◆ Prompt:
Copy every line of the data below word for word.

◆ Stored data:
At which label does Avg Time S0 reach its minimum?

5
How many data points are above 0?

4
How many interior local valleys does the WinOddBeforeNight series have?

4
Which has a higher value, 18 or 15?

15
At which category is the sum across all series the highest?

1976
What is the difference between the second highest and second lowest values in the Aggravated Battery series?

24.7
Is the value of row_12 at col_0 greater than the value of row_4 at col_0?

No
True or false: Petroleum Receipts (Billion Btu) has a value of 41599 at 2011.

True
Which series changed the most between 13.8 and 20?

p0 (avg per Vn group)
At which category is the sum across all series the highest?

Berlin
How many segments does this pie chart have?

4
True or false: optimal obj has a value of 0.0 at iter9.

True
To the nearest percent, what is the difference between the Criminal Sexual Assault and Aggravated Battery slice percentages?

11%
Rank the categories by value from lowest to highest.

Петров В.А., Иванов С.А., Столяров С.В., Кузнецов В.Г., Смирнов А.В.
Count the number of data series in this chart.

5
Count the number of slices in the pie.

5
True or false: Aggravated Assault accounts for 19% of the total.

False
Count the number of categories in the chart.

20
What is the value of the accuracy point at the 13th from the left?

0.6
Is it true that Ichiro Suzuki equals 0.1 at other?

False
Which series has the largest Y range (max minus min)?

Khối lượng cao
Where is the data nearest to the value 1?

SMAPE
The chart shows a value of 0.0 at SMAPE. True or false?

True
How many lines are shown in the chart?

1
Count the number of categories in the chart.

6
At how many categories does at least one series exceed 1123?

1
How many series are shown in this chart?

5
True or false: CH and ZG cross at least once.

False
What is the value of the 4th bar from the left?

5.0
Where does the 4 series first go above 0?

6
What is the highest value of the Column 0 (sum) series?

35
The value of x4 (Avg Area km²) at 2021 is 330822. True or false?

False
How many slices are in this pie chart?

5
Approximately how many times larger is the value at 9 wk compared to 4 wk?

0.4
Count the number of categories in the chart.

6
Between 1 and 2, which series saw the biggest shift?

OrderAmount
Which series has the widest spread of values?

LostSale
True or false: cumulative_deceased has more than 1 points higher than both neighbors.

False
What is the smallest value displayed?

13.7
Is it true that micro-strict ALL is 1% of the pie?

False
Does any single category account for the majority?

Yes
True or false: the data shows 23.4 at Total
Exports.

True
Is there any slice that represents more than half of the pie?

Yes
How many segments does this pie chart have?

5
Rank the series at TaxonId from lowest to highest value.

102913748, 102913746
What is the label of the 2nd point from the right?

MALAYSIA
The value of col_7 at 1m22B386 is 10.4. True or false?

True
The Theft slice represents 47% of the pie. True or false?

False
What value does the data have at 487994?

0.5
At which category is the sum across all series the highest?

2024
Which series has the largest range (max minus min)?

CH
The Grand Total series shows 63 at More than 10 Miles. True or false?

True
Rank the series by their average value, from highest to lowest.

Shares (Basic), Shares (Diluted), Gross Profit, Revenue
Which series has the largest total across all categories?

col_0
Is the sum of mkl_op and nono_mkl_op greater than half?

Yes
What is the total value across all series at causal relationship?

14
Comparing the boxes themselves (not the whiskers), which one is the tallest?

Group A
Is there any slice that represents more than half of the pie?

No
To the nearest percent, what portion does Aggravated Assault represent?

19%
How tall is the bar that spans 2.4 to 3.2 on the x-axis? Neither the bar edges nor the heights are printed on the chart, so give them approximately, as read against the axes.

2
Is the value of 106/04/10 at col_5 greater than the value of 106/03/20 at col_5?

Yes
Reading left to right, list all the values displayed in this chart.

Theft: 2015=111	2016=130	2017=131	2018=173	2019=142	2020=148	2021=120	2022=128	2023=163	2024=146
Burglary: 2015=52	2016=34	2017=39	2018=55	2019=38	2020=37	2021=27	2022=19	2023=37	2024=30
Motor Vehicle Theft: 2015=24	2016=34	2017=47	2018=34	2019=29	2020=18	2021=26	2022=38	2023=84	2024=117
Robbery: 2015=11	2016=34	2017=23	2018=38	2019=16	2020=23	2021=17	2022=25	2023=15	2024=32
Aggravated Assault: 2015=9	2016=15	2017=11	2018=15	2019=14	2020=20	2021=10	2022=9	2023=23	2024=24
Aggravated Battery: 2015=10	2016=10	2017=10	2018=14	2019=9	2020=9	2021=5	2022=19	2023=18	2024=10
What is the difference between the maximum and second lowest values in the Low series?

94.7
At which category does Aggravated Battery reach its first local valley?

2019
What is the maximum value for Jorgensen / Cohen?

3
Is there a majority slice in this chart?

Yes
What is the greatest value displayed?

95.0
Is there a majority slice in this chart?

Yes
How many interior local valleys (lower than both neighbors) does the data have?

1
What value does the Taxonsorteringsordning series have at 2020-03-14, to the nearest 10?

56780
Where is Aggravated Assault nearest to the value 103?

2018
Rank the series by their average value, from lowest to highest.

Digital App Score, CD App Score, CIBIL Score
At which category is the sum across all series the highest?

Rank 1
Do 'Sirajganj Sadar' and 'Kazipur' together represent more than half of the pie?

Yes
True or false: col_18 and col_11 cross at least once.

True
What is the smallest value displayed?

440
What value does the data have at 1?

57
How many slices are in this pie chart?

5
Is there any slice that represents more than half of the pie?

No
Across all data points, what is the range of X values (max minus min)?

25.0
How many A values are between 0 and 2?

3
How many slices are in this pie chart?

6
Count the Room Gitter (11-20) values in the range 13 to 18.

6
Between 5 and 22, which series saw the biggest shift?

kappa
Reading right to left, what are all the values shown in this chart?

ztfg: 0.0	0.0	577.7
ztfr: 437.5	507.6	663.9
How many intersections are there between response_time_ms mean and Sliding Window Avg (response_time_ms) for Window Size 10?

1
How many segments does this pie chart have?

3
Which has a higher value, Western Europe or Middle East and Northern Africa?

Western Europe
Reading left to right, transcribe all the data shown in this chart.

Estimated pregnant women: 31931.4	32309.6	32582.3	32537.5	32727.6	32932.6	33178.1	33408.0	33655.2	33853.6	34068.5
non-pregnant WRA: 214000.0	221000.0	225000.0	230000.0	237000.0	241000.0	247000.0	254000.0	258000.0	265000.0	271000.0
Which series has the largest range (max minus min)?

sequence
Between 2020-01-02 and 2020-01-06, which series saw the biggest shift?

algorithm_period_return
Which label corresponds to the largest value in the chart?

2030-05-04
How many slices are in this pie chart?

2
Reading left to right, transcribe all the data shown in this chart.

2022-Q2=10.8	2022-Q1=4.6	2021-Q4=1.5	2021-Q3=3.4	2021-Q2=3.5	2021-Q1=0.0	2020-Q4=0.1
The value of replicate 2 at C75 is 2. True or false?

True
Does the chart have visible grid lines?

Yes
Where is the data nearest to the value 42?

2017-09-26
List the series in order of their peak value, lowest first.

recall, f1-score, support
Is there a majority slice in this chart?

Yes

◆ The answer:
At which label does Avg Time S0 reach its minimum?

5
How many data points are above 0?

4
How many interior local valleys does the WinOddBeforeNight series have?

4
Which has a higher value, 18 or 15?

15
At which category is the sum across all series the highest?

1976
What is the difference between the second highest and second lowest values in the Aggravated Battery series?

24.7
Is the value of row_12 at col_0 greater than the value of row_4 at col_0?

No
True or false: Petroleum Receipts (Billion Btu) has a value of 41599 at 2011.

True
Which series changed the most between 13.8 and 20?

p0 (avg per Vn group)
At which category is the sum across all series the highest?

Berlin
How many segments does this pie chart have?

4
True or false: optimal obj has a value of 0.0 at iter9.

True
To the nearest percent, what is the difference between the Criminal Sexual Assault and Aggravated Battery slice percentages?

11%
Rank the categories by value from lowest to highest.

Петров В.А., Иванов С.А., Столяров С.В., Кузнецов В.Г., Смирнов А.В.
Count the number of data series in this chart.

5
Count the number of slices in the pie.

5
True or false: Aggravated Assault accounts for 19% of the total.

False
Count the number of categories in the chart.

20
What is the value of the accuracy point at the 13th from the left?

0.6
Is it true that Ichiro Suzuki equals 0.1 at other?

False
Which series has the largest Y range (max minus min)?

Khối lượng cao
Where is the data nearest to the value 1?

SMAPE
The chart shows a value of 0.0 at SMAPE. True or false?

True
How many lines are shown in the chart?

1
Count the number of categories in the chart.

6
At how many categories does at least one series exceed 1123?

1
How many series are shown in this chart?

5
True or false: CH and ZG cross at least once.

False
What is the value of the 4th bar from the left?

5.0
Where does the 4 series first go above 0?

6
What is the highest value of the Column 0 (sum) series?

35
The value of x4 (Avg Area km²) at 2021 is 330822. True or false?

False
How many slices are in this pie chart?

5
Approximately how many times larger is the value at 9 wk compared to 4 wk?

0.4
Count the number of categories in the chart.

6
Between 1 and 2, which series saw the biggest shift?

OrderAmount
Which series has the widest spread of values?

LostSale
True or false: cumulative_deceased has more than 1 points higher than both neighbors.

False
What is the smallest value displayed?

13.7
Is it true that micro-strict ALL is 1% of the pie?

False
Does any single category account for the majority?

Yes
True or false: the data shows 23.4 at Total
Exports.

True
Is there any slice that represents more than half of the pie?

Yes
How many segments does this pie chart have?

5
Rank the series at TaxonId from lowest to highest value.

102913748, 102913746
What is the label of the 2nd point from the right?

MALAYSIA
The value of col_7 at 1m22B386 is 10.4. True or false?

True
The Theft slice represents 47% of the pie. True or false?

False
What value does the data have at 487994?

0.5
At which category is the sum across all series the highest?

2024
Which series has the largest range (max minus min)?

CH
The Grand Total series shows 63 at More than 10 Miles. True or false?

True
Rank the series by their average value, from highest to lowest.

Shares (Basic), Shares (Diluted), Gross Profit, Revenue
Which series has the largest total across all categories?

col_0
Is the sum of mkl_op and nono_mkl_op greater than half?

Yes
What is the total value across all series at causal relationship?

14
Comparing the boxes themselves (not the whiskers), which one is the tallest?

Group A
Is there any slice that represents more than half of the pie?

No
To the nearest percent, what portion does Aggravated Assault represent?

19%
How tall is the bar that spans 2.4 to 3.2 on the x-axis? Neither the bar edges nor the heights are printed on the chart, so give them approximately, as read against the axes.

2
Is the value of 106/04/10 at col_5 greater than the value of 106/03/20 at col_5?

Yes
Reading left to right, list all the values displayed in this chart.

Theft: 2015=111	2016=130	2017=131	2018=173	2019=142	2020=148	2021=120	2022=128	2023=163	2024=146
Burglary: 2015=52	2016=34	2017=39	2018=55	2019=38	2020=37	2021=27	2022=19	2023=37	2024=30
Motor Vehicle Theft: 2015=24	2016=34	2017=47	2018=34	2019=29	2020=18	2021=26	2022=38	2023=84	2024=117
Robbery: 2015=11	2016=34	2017=23	2018=38	2019=16	2020=23	2021=17	2022=25	2023=15	2024=32
Aggravated Assault: 2015=9	2016=15	2017=11	2018=15	2019=14	2020=20	2021=10	2022=9	2023=23	2024=24
Aggravated Battery: 2015=10	2016=10	2017=10	2018=14	2019=9	2020=9	2021=5	2022=19	2023=18	2024=10
What is the difference between the maximum and second lowest values in the Low series?

94.7
At which category does Aggravated Battery reach its first local valley?

2019
What is the maximum value for Jorgensen / Cohen?

3
Is there a majority slice in this chart?

Yes
What is the greatest value displayed?

95.0
Is there a majority slice in this chart?

Yes
How many interior local valleys (lower than both neighbors) does the data have?

1
What value does the Taxonsorteringsordning series have at 2020-03-14, to the nearest 10?

56780
Where is Aggravated Assault nearest to the value 103?

2018
Rank the series by their average value, from lowest to highest.

Digital App Score, CD App Score, CIBIL Score
At which category is the sum across all series the highest?

Rank 1
Do 'Sirajganj Sadar' and 'Kazipur' together represent more than half of the pie?

Yes
True or false: col_18 and col_11 cross at least once.

True
What is the smallest value displayed?

440
What value does the data have at 1?

57
How many slices are in this pie chart?

5
Is there any slice that represents more than half of the pie?

No
Across all data points, what is the range of X values (max minus min)?

25.0
How many A values are between 0 and 2?

3
How many slices are in this pie chart?

6
Count the Room Gitter (11-20) values in the range 13 to 18.

6
Between 5 and 22, which series saw the biggest shift?

kappa
Reading right to left, what are all the values shown in this chart?

ztfg: 0.0	0.0	577.7
ztfr: 437.5	507.6	663.9
How many intersections are there between response_time_ms mean and Sliding Window Avg (response_time_ms) for Window Size 10?

1
How many segments does this pie chart have?

3
Which has a higher value, Western Europe or Middle East and Northern Africa?

Western Europe
Reading left to right, transcribe all the data shown in this chart.

Estimated pregnant women: 31931.4	32309.6	32582.3	32537.5	32727.6	32932.6	33178.1	33408.0	33655.2	33853.6	34068.5
non-pregnant WRA: 214000.0	221000.0	225000.0	230000.0	237000.0	241000.0	247000.0	254000.0	258000.0	265000.0	271000.0
Which series has the largest range (max minus min)?

sequence
Between 2020-01-02 and 2020-01-06, which series saw the biggest shift?

algorithm_period_return
Which label corresponds to the largest value in the chart?

2030-05-04
How many slices are in this pie chart?

2
Reading left to right, transcribe all the data shown in this chart.

2022-Q2=10.8	2022-Q1=4.6	2021-Q4=1.5	2021-Q3=3.4	2021-Q2=3.5	2021-Q1=0.0	2020-Q4=0.1
The value of replicate 2 at C75 is 2. True or false?

True
Does the chart have visible grid lines?

Yes
Where is the data nearest to the value 42?

2017-09-26
List the series in order of their peak value, lowest first.

recall, f1-score, support
Is there a majority slice in this chart?

Yes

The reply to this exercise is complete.